*** Opening of Extracted information ***

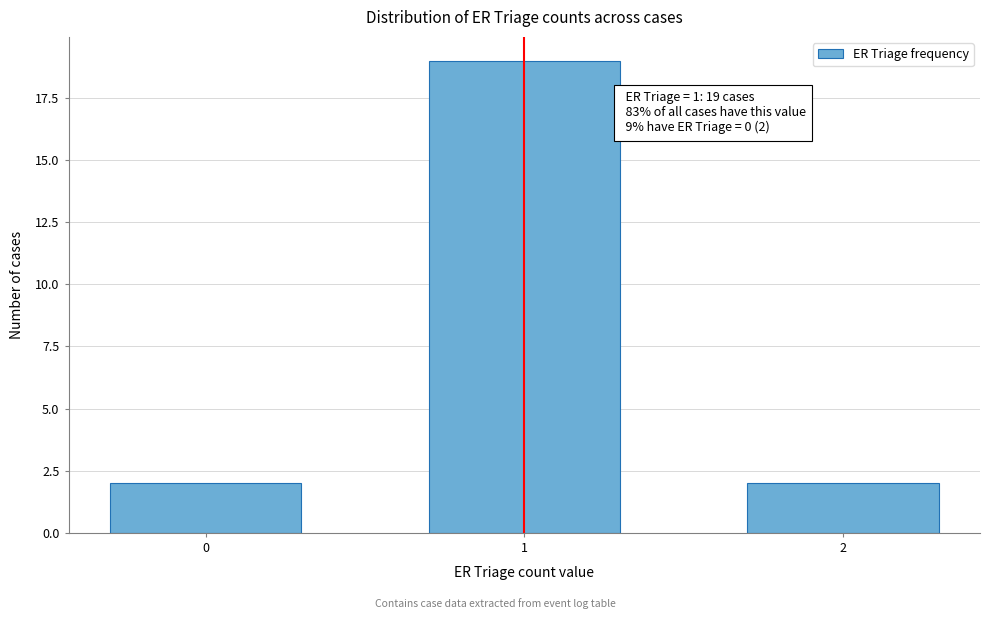

Reading left to right, transcribe all the data shown in this chart.

2	19	2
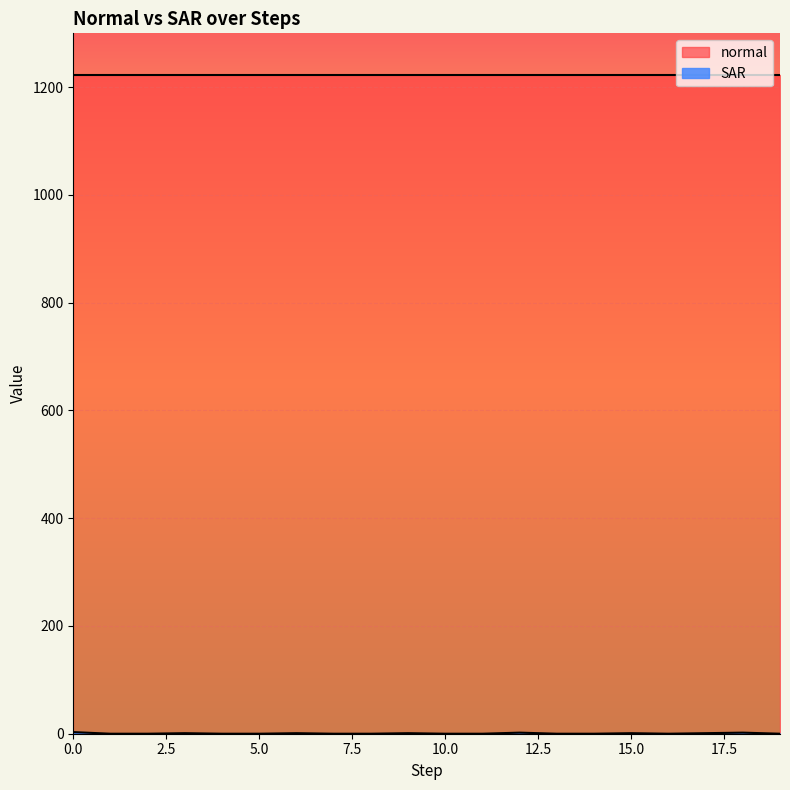

Is it true that the value at 5 is 0?

True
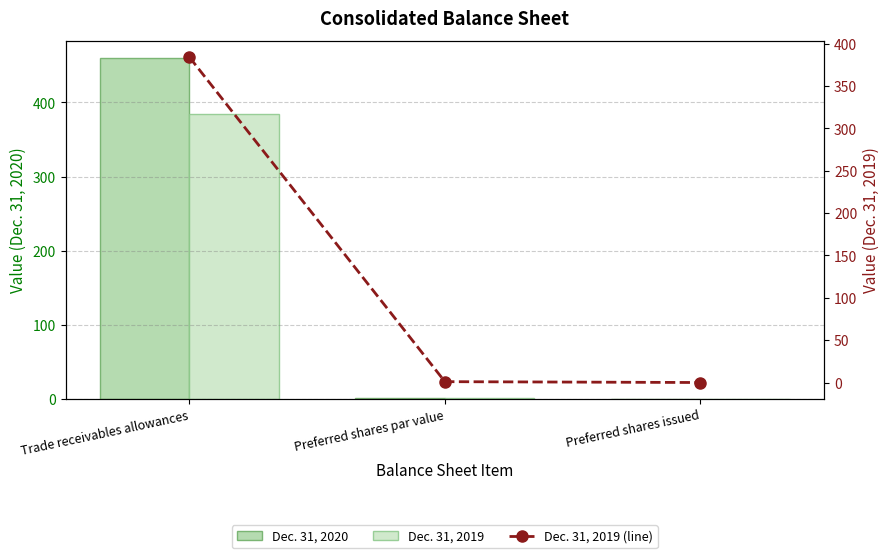

Reading left to right, extract all data points from this chart.

Dec. 31, 2020: Trade receivables allowances=460	Preferred shares par value=1	Preferred shares issued=0
Dec. 31, 2019: Trade receivables allowances=384	Preferred shares par value=1	Preferred shares issued=0
Dec. 31, 2019 (line): Trade receivables allowances=384	Preferred shares par value=1	Preferred shares issued=0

*** Close of Extracted information ***

■ What you need to do ■
Rewrite all of the records above, substituting "graph" for every "chart" and keeping everything else the same. Leave the pictures out of your answer.

■ Response below ■
Reading left to right, transcribe all the data shown in this graph.

2	19	2

Is it true that the value at 5 is 0?

True

Reading left to right, extract all data points from this graph.

Dec. 31, 2020: Trade receivables allowances=460	Preferred shares par value=1	Preferred shares issued=0
Dec. 31, 2019: Trade receivables allowances=384	Preferred shares par value=1	Preferred shares issued=0
Dec. 31, 2019 (line): Trade receivables allowances=384	Preferred shares par value=1	Preferred shares issued=0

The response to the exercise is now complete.